Zakupy z Chin będą droższe przez podatki
Ich skargi na mało uczciwą konkurencję z Dalekiego Wschodu przyniosły w końcu efekt. Obietnice resortu finansów sprzed pół roku przybrały postać znowelizowanego rozporządzenia w sprawie urzędów celno-skarbowych i podległych im oddziałów celnych, gdzie dokonuje się czynności przewidzianych przepisami prawa celnego. Powołuje ono do życia wspomniany wyżej oddział celny w Lublinie.
Nowelizacja powstała w błyskawicznym tempie – 20 września trafiła do międzyresortowych konsultacji, została podpisana 16 października, lada chwila będzie opublikowana w Dzienniku Ustaw, a nowy oddział celny (czwarty w Polsce) może ruszyć nawet już w listopadzie.
Dla polskich handlowców największym problemem są drobni handlarze, którzy ściągają taniej towar z AliExpress, żeby odsprzedać go w Polsce z dodatkowym zyskiem.

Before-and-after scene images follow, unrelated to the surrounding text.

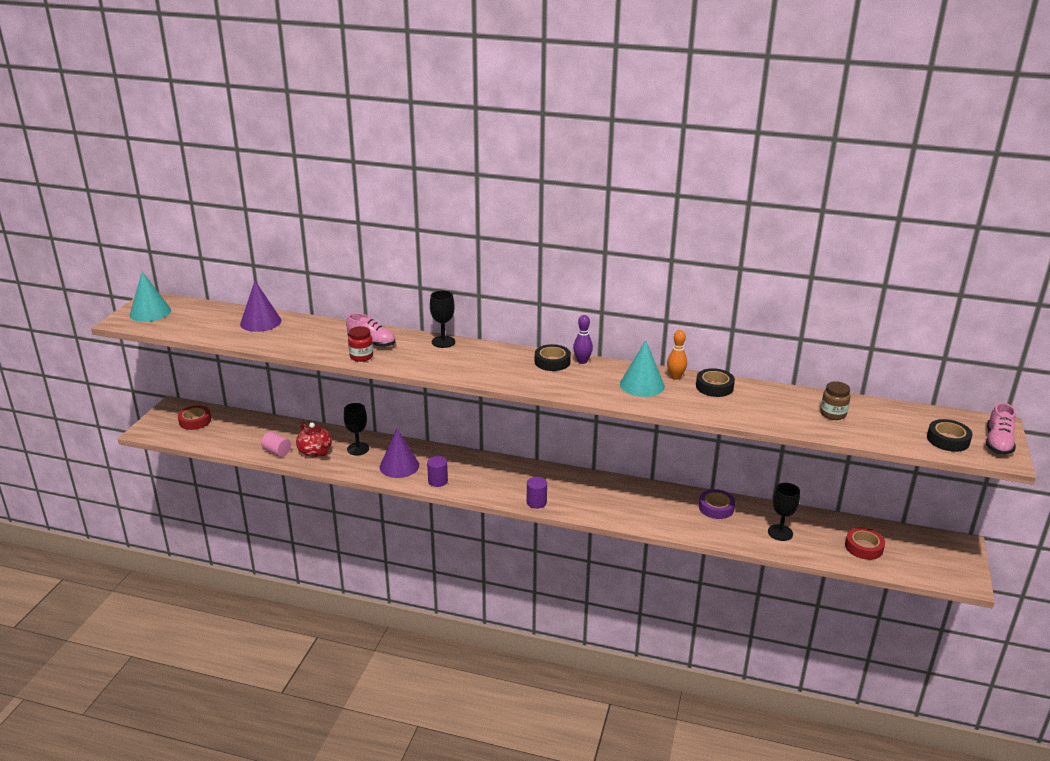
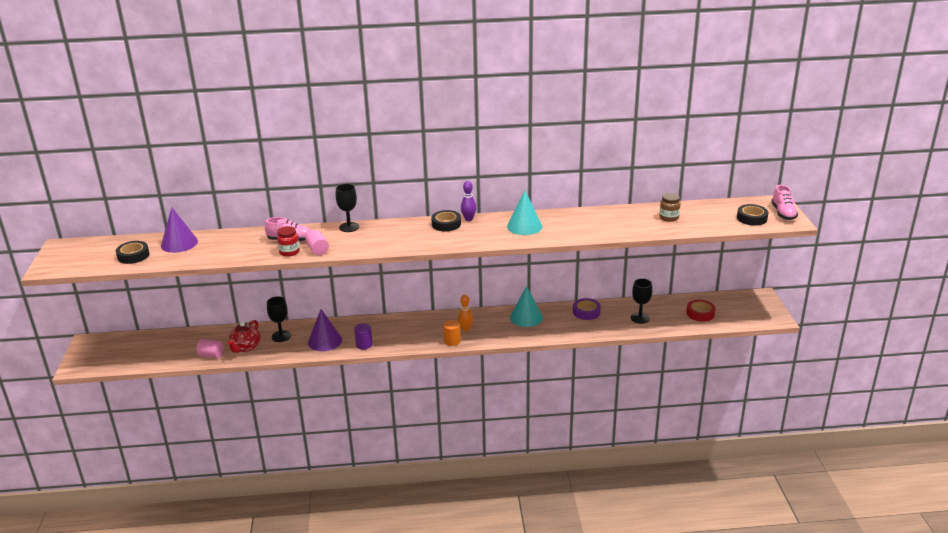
camera: 20 degrees left, 0 degrees up
(150, 312) = (68, 256): turquoise cone -> turquoise cone (526, 317)
(195, 421) = (118, 348): red tape -> none
(315, 452) = (245, 347): red teapot -> red teapot turned 75 degrees clockwise
(392, 361) = (318, 250): none -> pink cylinder
(536, 502) = (452, 341): purple cylinder -> orange cylinder
(675, 377) = (545, 216): orange bowling pin -> orange bowling pin (465, 329)
(714, 387) = (577, 217): black tape -> black tape (133, 256)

– W segmentach takich jak laptopy, smartfony, telewizory, droższe komponenty, czyli bardzo ważnych z naszego punktu widzenia, istnieją liczne podmioty, które sprzedają naprawdę znaczące ilości towaru, a jednocześnie nie są klientami ani producentów, ani dystrybutorów tych produktów – tłumaczył „Rzeczpospolitej” prezes firmy Komputronik, Wojciech Buczkowski.
– Powinny być stworzone skuteczne mechanizmy poboru podatku od towarów i usług, a także cła, od sprzedaży internetowej spoza UE – sekunduje mu Patrycja Sass-Staniszewska z Izby Gospodarki Elektronicznej. W tym kierunku ruszyło – i to z impetem – ministerstwo finansów.